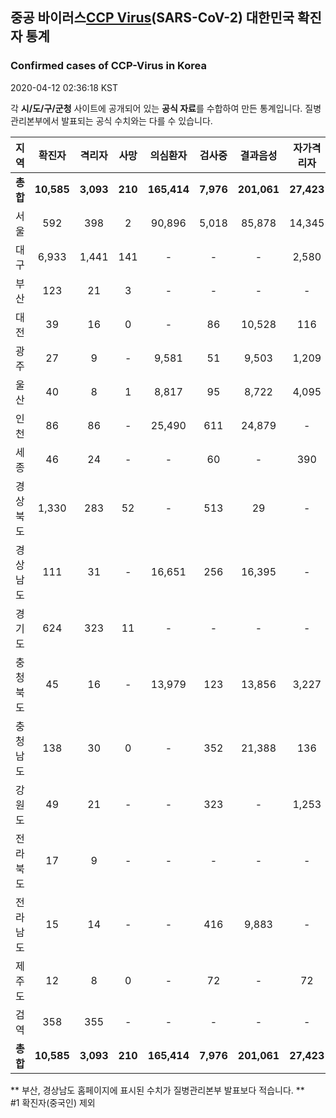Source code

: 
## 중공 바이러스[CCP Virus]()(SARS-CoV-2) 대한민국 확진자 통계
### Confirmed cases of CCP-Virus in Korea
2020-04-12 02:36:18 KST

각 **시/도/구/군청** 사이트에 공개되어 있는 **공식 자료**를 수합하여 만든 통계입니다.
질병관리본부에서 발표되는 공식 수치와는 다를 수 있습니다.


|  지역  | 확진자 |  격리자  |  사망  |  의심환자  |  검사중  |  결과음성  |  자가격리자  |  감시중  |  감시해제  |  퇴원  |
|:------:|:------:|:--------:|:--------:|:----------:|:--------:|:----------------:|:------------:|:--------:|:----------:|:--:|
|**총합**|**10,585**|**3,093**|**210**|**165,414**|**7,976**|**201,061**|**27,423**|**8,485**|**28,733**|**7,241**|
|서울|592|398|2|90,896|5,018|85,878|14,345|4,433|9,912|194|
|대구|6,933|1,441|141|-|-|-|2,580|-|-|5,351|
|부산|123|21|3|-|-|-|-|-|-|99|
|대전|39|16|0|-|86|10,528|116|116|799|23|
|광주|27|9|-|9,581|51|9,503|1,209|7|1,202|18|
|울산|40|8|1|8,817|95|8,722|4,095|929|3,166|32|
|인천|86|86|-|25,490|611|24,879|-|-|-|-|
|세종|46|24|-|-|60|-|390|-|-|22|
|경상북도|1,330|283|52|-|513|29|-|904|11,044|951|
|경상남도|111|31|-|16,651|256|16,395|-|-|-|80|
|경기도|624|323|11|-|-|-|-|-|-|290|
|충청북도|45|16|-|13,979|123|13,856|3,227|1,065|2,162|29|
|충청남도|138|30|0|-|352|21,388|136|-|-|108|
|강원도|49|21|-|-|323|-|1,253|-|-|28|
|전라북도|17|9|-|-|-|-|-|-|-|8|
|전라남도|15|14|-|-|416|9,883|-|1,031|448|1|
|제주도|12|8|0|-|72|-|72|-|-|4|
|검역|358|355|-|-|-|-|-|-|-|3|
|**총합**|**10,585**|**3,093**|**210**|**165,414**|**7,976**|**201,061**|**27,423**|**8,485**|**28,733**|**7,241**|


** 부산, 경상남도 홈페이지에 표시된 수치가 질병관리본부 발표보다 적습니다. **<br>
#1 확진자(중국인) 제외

···

What to work on.
If a line in the records above includes the string "Virus", copy it.

Reply.
## 중공 바이러스[CCP Virus]()(SARS-CoV-2) 대한민국 확진자 통계
### Confirmed cases of CCP-Virus in Korea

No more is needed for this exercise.